Économie : L'import-Substitution, un concept mal compris et mal appliqué au Cameroun

Économie : L'import-Substitution, un concept mal compris et mal appliqué au Cameroun

Par Louis-Marie Kakdeu

YAOUNDÉ – Depuis l'adoption de la Loi des Finances 2021, la politique d'import-substitution est présentée par le gouvernement camerounais comme la pierre angulaire de son orientation budgétaire. Pourtant, selon Louis-Marie Kakdeu, MPA, PhD & HDR, Deuxième Vice-Président National du SDF, cette politique fondamentale est non seulement mal comprise, mais surtout mal appliquée, risquant d'aggraver la situation économique au lieu de la redresser.


Qu’est-ce que l’Import-Substitution et pourquoi est-elle cruciale ?

La politique d’import-substitution est, par essence, une stratégie d’industrialisation visant à remplacer les importations massives par une production locale de biens et services. Son objectif principal est double : créer localement les richesses et stimuler la croissance économique.

Selon M. Kakdeu, l'historique des importations massives a "tué le tissu économique local". La seule véritable réussite dont on se souvient fut l'application de cette politique dans la filière avicole entre 2006 et 2016, suite aux dénonciations de l’ACDIC.

"Il n’est pas question de bloquer les importations sans encourager la production locale. Cela engendrerait à la vie chère. Il n’est non plus pas question de faciliter les exportations massives sans couvrir le déficit local ou national ; cela compromettrait la sécurité alimentaire."


???? Les Erreurs Stratégiques du Gouvernement

L'erreur fondamentale, martèle l'analyste, réside dans la mauvaise exécution. L’import-substitution exige de commencer par protéger les secteurs existants qui réussissent et ceux à fort potentiel de croissance. Or, l’environnement camerounais est caractérisé par une forte pression fiscale, entraînant la mort prématurée de 80% des jeunes entreprises avant deux ans, selon le patronat. Seuls 1,5% des entreprises ont plus de 25 ans.

1. Priorité aux Importations, Négation du Local

En examinant la Loi des Finances 2026, M. Kakdeu constate que l’État ne se concentre pas sur la protection de la production locale des besoins élémentaires, mais favorise plutôt l’importation massive dans des secteurs dits "prioritaires" (santé publique, énergies renouvelables, numérique, etc.).
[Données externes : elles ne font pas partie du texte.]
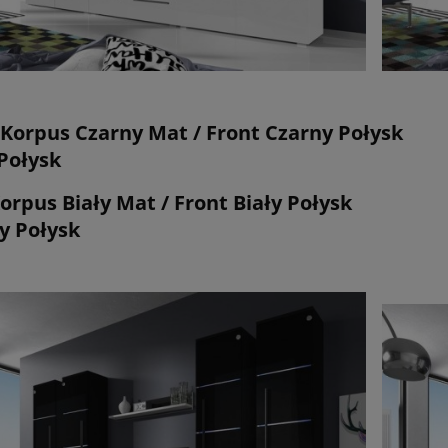
 Korpus Czarny Mat / Front Czarny Połysk G
 Połysk
Korpus Biały Mat / Front Biały Połysk Dó
y Połysk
C'est une erreur stratégique fatale, car cela signifie que l'industrie locale n'émergera jamais dans ces domaines. L'import-substitution, au contraire, devrait favoriser la production locale de ces mêmes produits pour éviter la dépendance étrangère.
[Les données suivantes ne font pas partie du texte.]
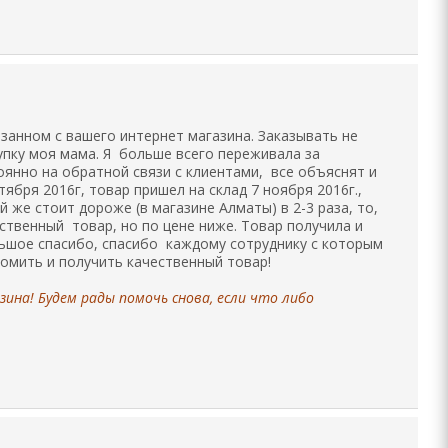
занном с вашего интернет магазина. Заказывать не
купку моя мама. Я больше всего переживала за
оянно на обратной связи с клиентами, все объяснят и
ября 2016г, товар пришел на склад 7 ноября 2016г.,
 же стоит дороже (в магазине Алматы) в 2-3 раза, то,
ственный товар, но по цене ниже. Товар получила и
льшое спасибо, спасибо каждому сотруднику с которым
номить и получить качественный товар!
ина! Будем рады помочь снова, если что либо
2. L’Exemple Tragique du Sorgho

Une application désastreuse illustre ce paradoxe : dans la région de l’Extrême-Nord, où le mil/sorgho est l’aliment de base et où la malnutrition aiguë globale atteint 14%, le gouvernement a incité fiscalement à la signature d'un contrat pour livrer 17 000 tonnes de sorgho par an à une société brassicole, alors que la production locale totale était d'environ 4 000 tonnes. Cette politique néo-capitaliste a été une catastrophe pour la sécurité alimentaire.

3. Sur-Taxation de l'Innovation Locale

Le Cameroun se met également hors-jeu de la compétition mondiale en procédant à la surtaxation de la création de contenu (numérique, cinéma) depuis 2025, tout en favorisant "l’entrée gratuite de l’innovation étrangère".

L'analyste cite l'exemple de Buéa, autrefois surnommée la "Silicon Mountain" locale, où l'activité est désormais "morte". Conséquence : le pays taxe l'innovation interne, forçant les jeunes producteurs à s'expatrier, pour ensuite importer au prix fort les mêmes applications et contenus.

4. Le Fiasco de la Recherche et de la Vulgarisation

Alors que les chercheurs de l’IRAD ont découvert 26 variétés de riz adaptées à toutes les zones agroécologiques, le Cameroun importe toujours 97% de son riz. Le taux de vulgarisation des résultats de la recherche locale stagne à seulement 3%. M. Kakdeu dénonce l'absence de mesures dans la Loi des Finances 2026 pour combler ce déficit.


???? Conclusion : Le Risque d'un "Enfer Choisi"

Selon Louis-Marie Kakdeu, les lois de finances camerounaises sont en déphasage avec les préoccupations réelles du pays. Face à la panne de croissance, l'État opte pour les importations massives et le surendettement, au lieu de faire de la création de richesses locales la priorité absolue.

Lutter contre les déficits de production internes pour assurer la demande locale est le seul moyen d'éviter une crise sociale. Sans une volonté politique claire et l'intervention d'Experts rompus à la tâche, l'analyste conclut sombrement : "2026 sera l’enfer choisi par Certains."